Mike Nayna’s film Grievance Scholars communicated & made visible the Evergreen controversy from Weinstein’s point of view. The film is about a year old, so the subjects of this film are now in 2020 entertaining a certain amount of gasconade at the civil unrest and the uneasy alliances on the Left. On other campuses, the hard problem remains, Are you going to be in The Canoe or out of The Canoe? It's this generation's bus.


But that issue had to stand in line while faculty signed petitions and tried to prevail on administrations to use some of those billions in endowments to prevent a collapse, not of the universities it turns out, but of the faculty component of them. They hadn't gotten advanced degrees in software platform integration but that is their job now. Their expertise had become an afterthought in a culture that was a good example of the ship of state metaphor, states without philosophers. The central question is still whether humanism should be relevant or not to public life.

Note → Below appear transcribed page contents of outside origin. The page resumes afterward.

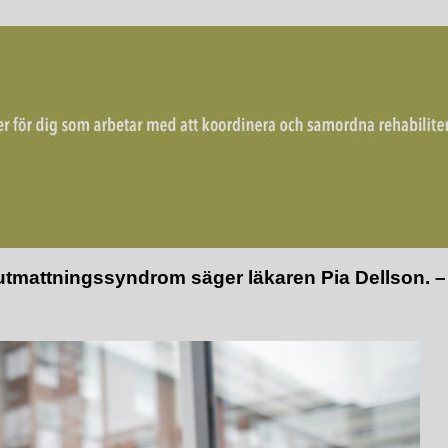
mordna rehabiliterande åtgärder för återgång i arbete.
h utmattningssyndrom säger läkaren Pia Dellson. 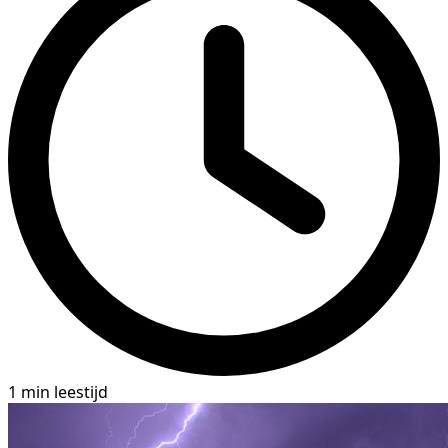
1 min leestijd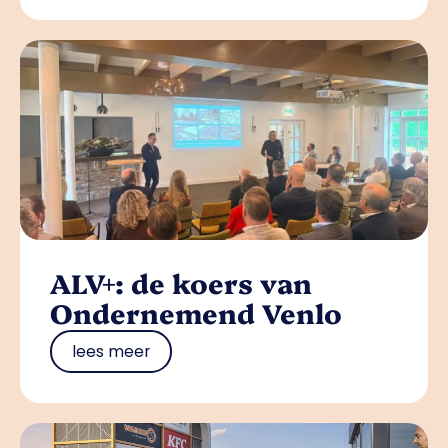
ALV+: de koers van
Ondernemend Venlo
lees meer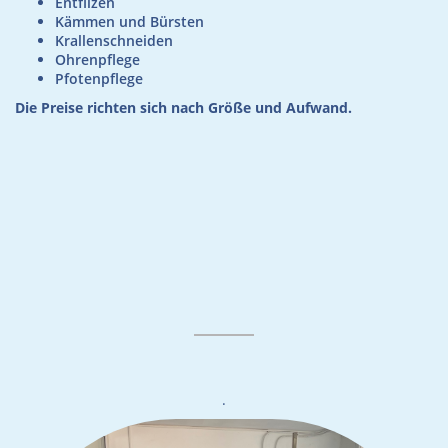
Entfilzen
Kämmen und Bürsten
Krallenschneiden
Ohrenpflege
Pfotenpflege
Die Preise richten sich nach Größe und Aufwand.
.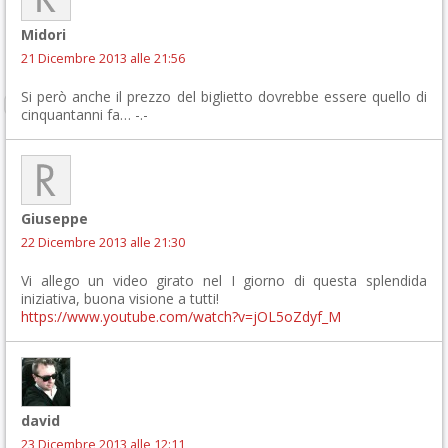
Midori
21 Dicembre 2013 alle 21:56
Si però anche il prezzo del biglietto dovrebbe essere quello di
cinquantanni fa… -.-
Giuseppe
22 Dicembre 2013 alle 21:30
Vi allego un video girato nel I giorno di questa splendida
iniziativa, buona visione a tutti!
https://www.youtube.com/watch?v=jOL5oZdyf_M
david
23 Dicembre 2013 alle 12:11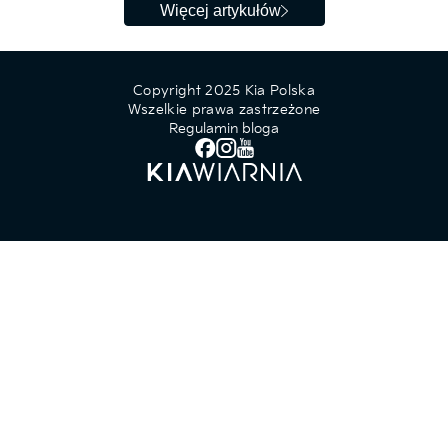
Więcej artykułów
Copyright 2025 Kia Polska
Wszelkie prawa zastrzeżone
Regulamin bloga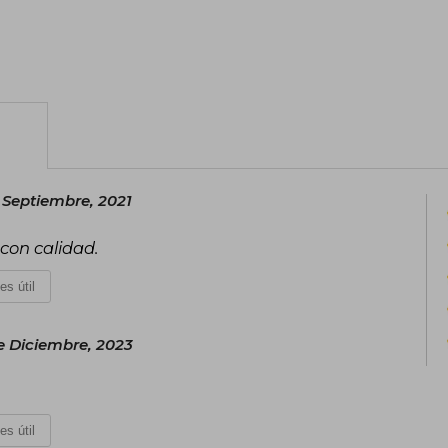
 Septiembre, 2021
con calidad.
es útil
e Diciembre, 2023
es útil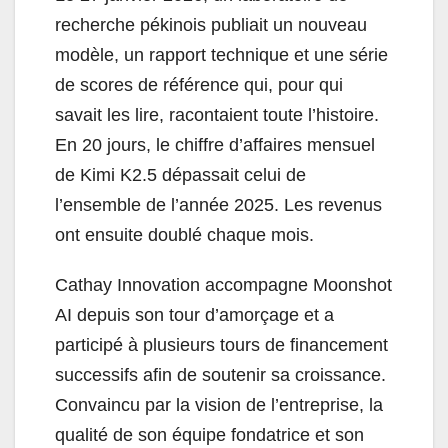
recherche pékinois publiait un nouveau
modèle, un rapport technique et une série
de scores de référence qui, pour qui
savait les lire, racontaient toute l’histoire.
En 20 jours, le chiffre d’affaires mensuel
de Kimi K2.5 dépassait celui de
l’ensemble de l’année 2025. Les revenus
ont ensuite doublé chaque mois.
Cathay Innovation accompagne Moonshot
AI depuis son tour d’amorçage et a
participé à plusieurs tours de financement
successifs afin de soutenir sa croissance.
Convaincu par la vision de l’entreprise, la
qualité de son équipe fondatrice et son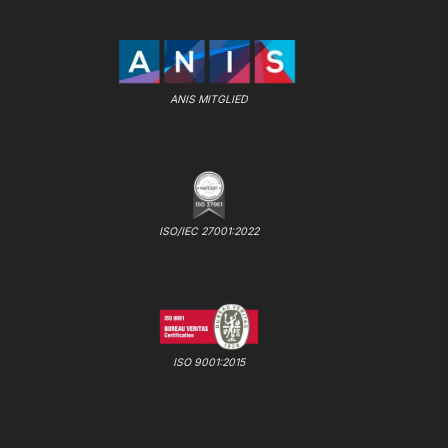
ANIS MITGLIED
ISO/IEC 27001:2022
ISO 9001:2015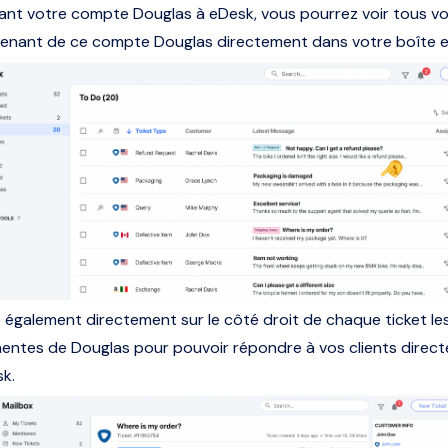
ant votre compte Douglas à eDesk, vous pourrez voir tous v
venant de ce compte Douglas directement dans votre boîte 
 également directement sur le côté droit de chaque ticket l
inentes de Douglas pour pouvoir répondre à vos clients direc
k.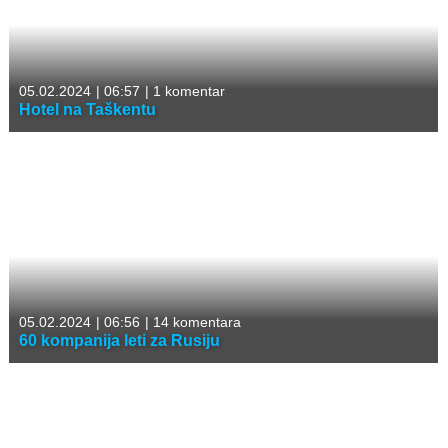
05.02.2024
|
06:57
|
1 komentar
Hotel na Taškentu
05.02.2024
|
06:56
|
14 komentara
60 kompanija leti za Rusiju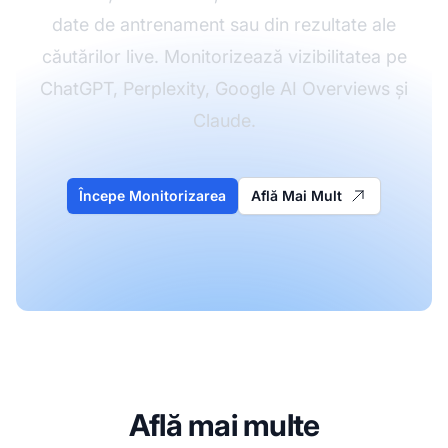
date de antrenament sau din rezultate ale
căutărilor live. Monitorizează vizibilitatea pe
ChatGPT, Perplexity, Google AI Overviews și
Claude.
Începe Monitorizarea
Află Mai Mult
Află mai multe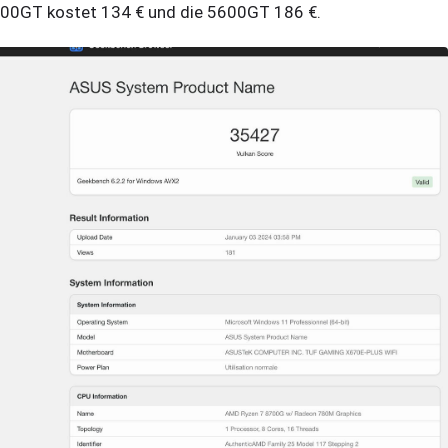
00GT kostet 134 € und die 5600GT 186 €.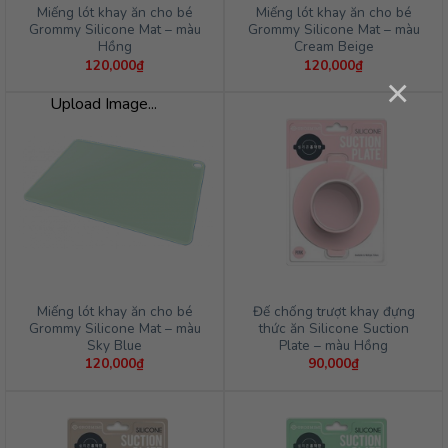
Miếng lót khay ăn cho bé
Miếng lót khay ăn cho bé
Grommy Silicone Mat – màu
Grommy Silicone Mat – màu
Hồng
Cream Beige
120,000
₫
120,000
₫
×
Upload Image...
Miếng lót khay ăn cho bé
Đế chống trượt khay đựng
Grommy Silicone Mat – màu
thức ăn Silicone Suction
Sky Blue
Plate – màu Hồng
120,000
₫
90,000
₫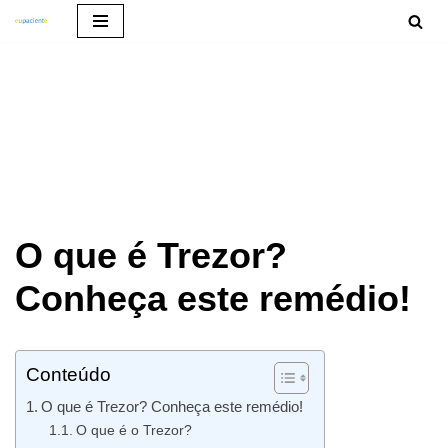
Pular
para
o
conteúdo
O que é Trezor?
Conheça este remédio!
Conteúdo
O que é Trezor? Conheça este remédio!
O que é o Trezor?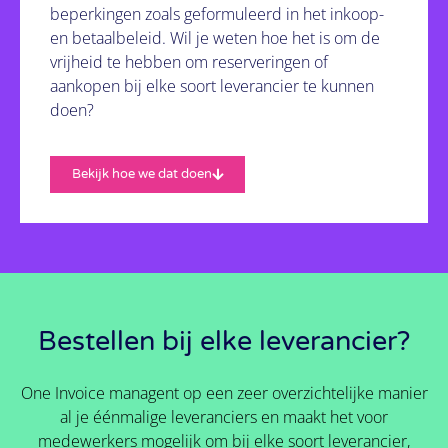
beperkingen zoals geformuleerd in het inkoop-
en betaalbeleid. Wil je weten hoe het is om de
vrijheid te hebben om reserveringen of
aankopen bij elke soort leverancier te kunnen
doen?
Bekijk hoe we dat doen
Bestellen bij elke leverancier?
One Invoice managent op een zeer overzichtelijke manier
al je éénmalige leveranciers en maakt het voor
medewerkers mogelijk om bij elke soort leverancier,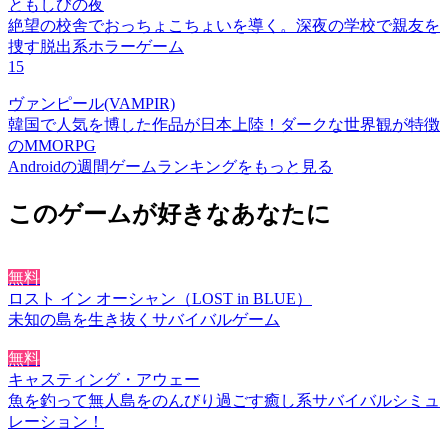
ともしびの夜
絶望の校舎でおっちょこちょいを導く。深夜の学校で親友を
捜す脱出系ホラーゲーム
15
ヴァンピール(VAMPIR)
韓国で人気を博した作品が日本上陸！ダークな世界観が特徴
のMMORPG
Androidの週間ゲームランキングをもっと見る
このゲームが好きなあなたに
無料
ロスト イン オーシャン（LOST in BLUE）
未知の島を生き抜くサバイバルゲーム
無料
キャスティング・アウェー
魚を釣って無人島をのんびり過ごす癒し系サバイバルシミュ
レーション！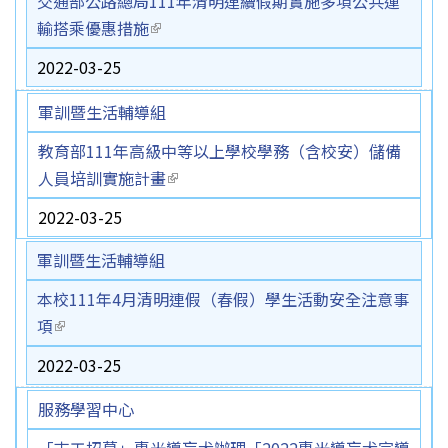
交通部公路總局111年清明連續假期實施多項公共運
輸搭乘優惠措施
(link is external)
2022-03-25
軍訓暨生活輔導組
教育部111年高級中等以上學校學務（含校安）儲備
人員培訓實施計畫
(link is external)
2022-03-25
軍訓暨生活輔導組
本校111年4月清明連假（春假）學生活動安全注意事
項
(link is external)
2022-03-25
服務學習中心
「志工招募」惠光導盲犬辦理「2022惠光導盲犬宣導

One solution to the social closeness of campuses in this pandemic is to create college Teen Towns. Hear me out, I think I might be serious about this. Why can't herd immunity begin with a population that really wants to socialize anyway? Arrange for the accommodations & services for the students, but let the faculty work remotely. Instead of gap years, what suburban students with tuition access wouldn't want to socialize on a campus with less direct faculty supervision?


Truth: If the evolutionary biologists are correct, then the young are biologically driven to socialize. Even if it is risky.

Seriously, if the media were not at the very moment pumping out stories about Sars-cov2 now attacking teenagers at an alarmingly higher rate than 2 weeks ago, Teen Town campuses could even become the tiny Swedens of America. And BTW, Anders Tegnell is the opposite number of Anthony Fauci and getting the same treatment. Tegnell's face is now a tattoo design and he's getting death threats.

Coincidentally, one news outlet reported today that Sweden paid a heavy price in lives for letting discretion prevail while the virus spread socially. Others are saying that Sweden is fine with that. We should ask them.

The residential students could become regulated, and regularly tested isolation pods, establishing their own herd immunity. I would never suggest that as a public service or for credit though. That would be inappropriate.